■ Assignment ■
There is one span to output from the data below: the lines starting at the line with "focal_35mm: 25" and ending at the line with "exposure_s: 1/1000". Output it exactly, ends included, nothing more.

Extracted data entries:
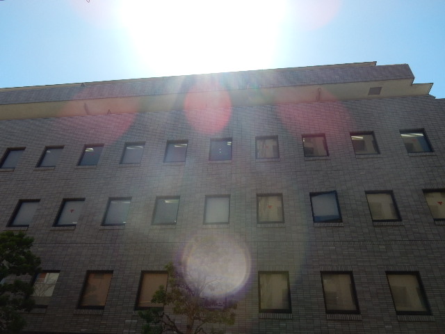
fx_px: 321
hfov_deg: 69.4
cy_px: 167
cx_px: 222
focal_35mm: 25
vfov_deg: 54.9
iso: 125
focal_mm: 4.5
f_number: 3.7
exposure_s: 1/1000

* * *

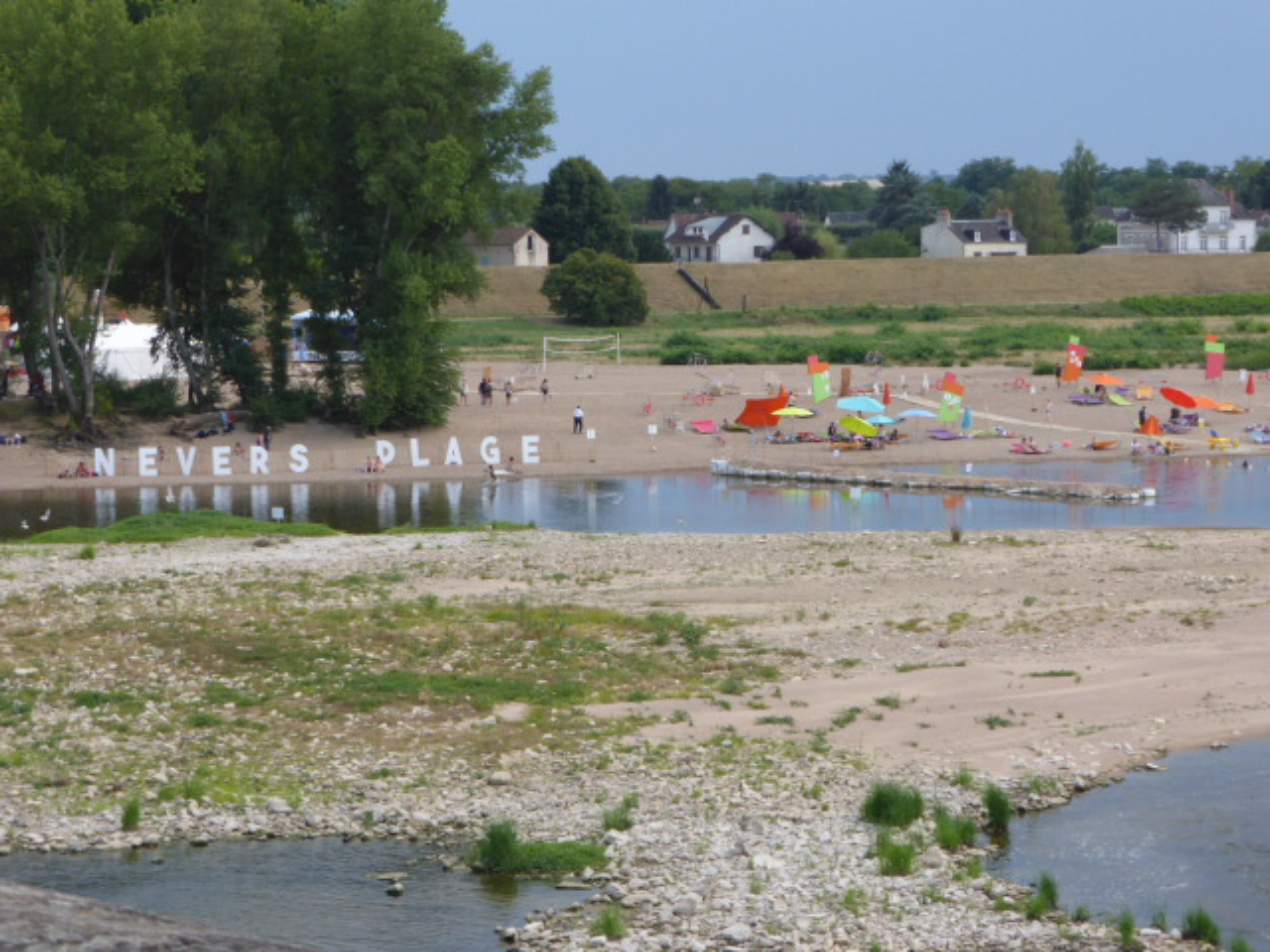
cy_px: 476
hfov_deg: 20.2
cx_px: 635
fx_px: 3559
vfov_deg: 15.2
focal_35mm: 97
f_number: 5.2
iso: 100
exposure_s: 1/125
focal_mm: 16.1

■ Response to this exercise ■
focal_35mm: 25
vfov_deg: 54.9
iso: 125
focal_mm: 4.5
f_number: 3.7
exposure_s: 1/1000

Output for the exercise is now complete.